Your assignment
Please give nothing except the number of lines in the records below that include the word "pixels".

Excerpted data
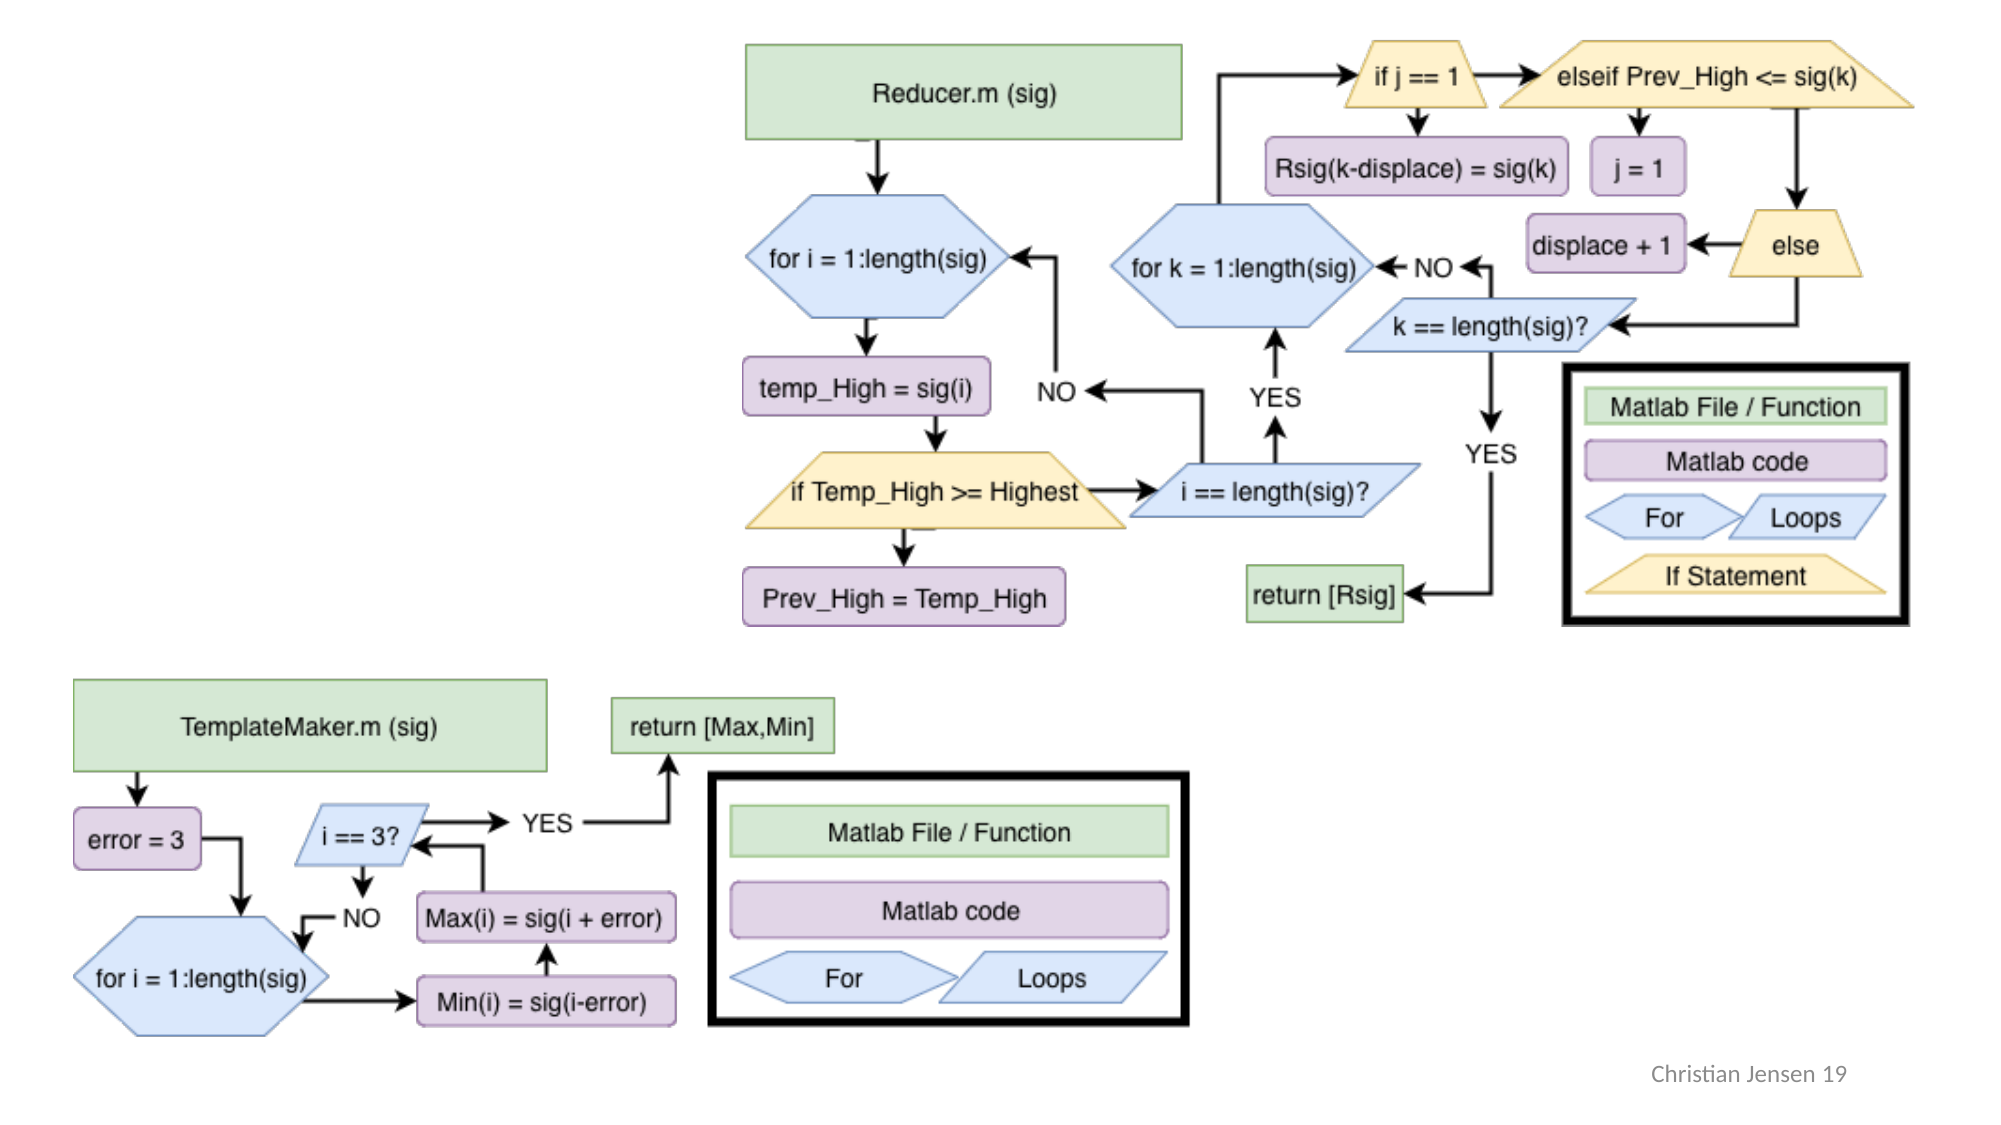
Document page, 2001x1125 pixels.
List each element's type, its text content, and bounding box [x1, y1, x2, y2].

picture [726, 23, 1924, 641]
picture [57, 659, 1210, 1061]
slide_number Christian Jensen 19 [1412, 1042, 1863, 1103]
==
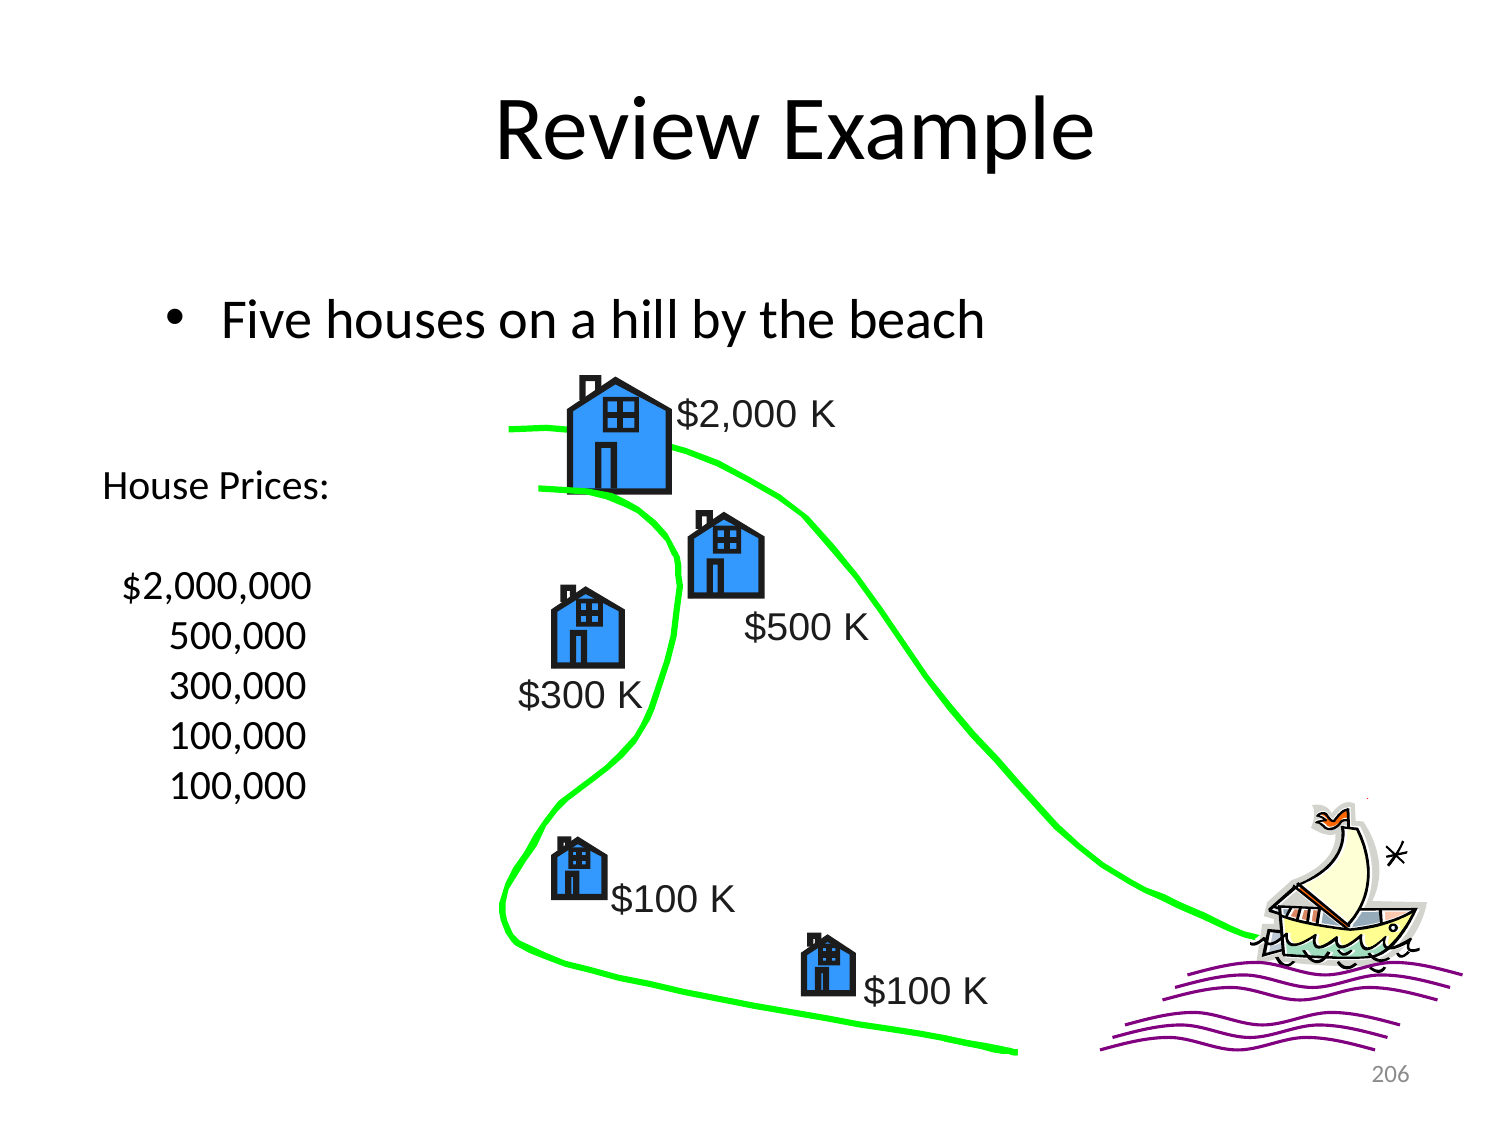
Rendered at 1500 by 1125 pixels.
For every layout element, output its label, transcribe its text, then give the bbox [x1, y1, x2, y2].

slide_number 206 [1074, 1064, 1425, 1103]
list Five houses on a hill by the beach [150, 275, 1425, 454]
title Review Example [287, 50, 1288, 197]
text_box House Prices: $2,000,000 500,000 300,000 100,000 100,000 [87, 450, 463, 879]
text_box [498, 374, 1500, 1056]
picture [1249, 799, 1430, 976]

Exercise solution
2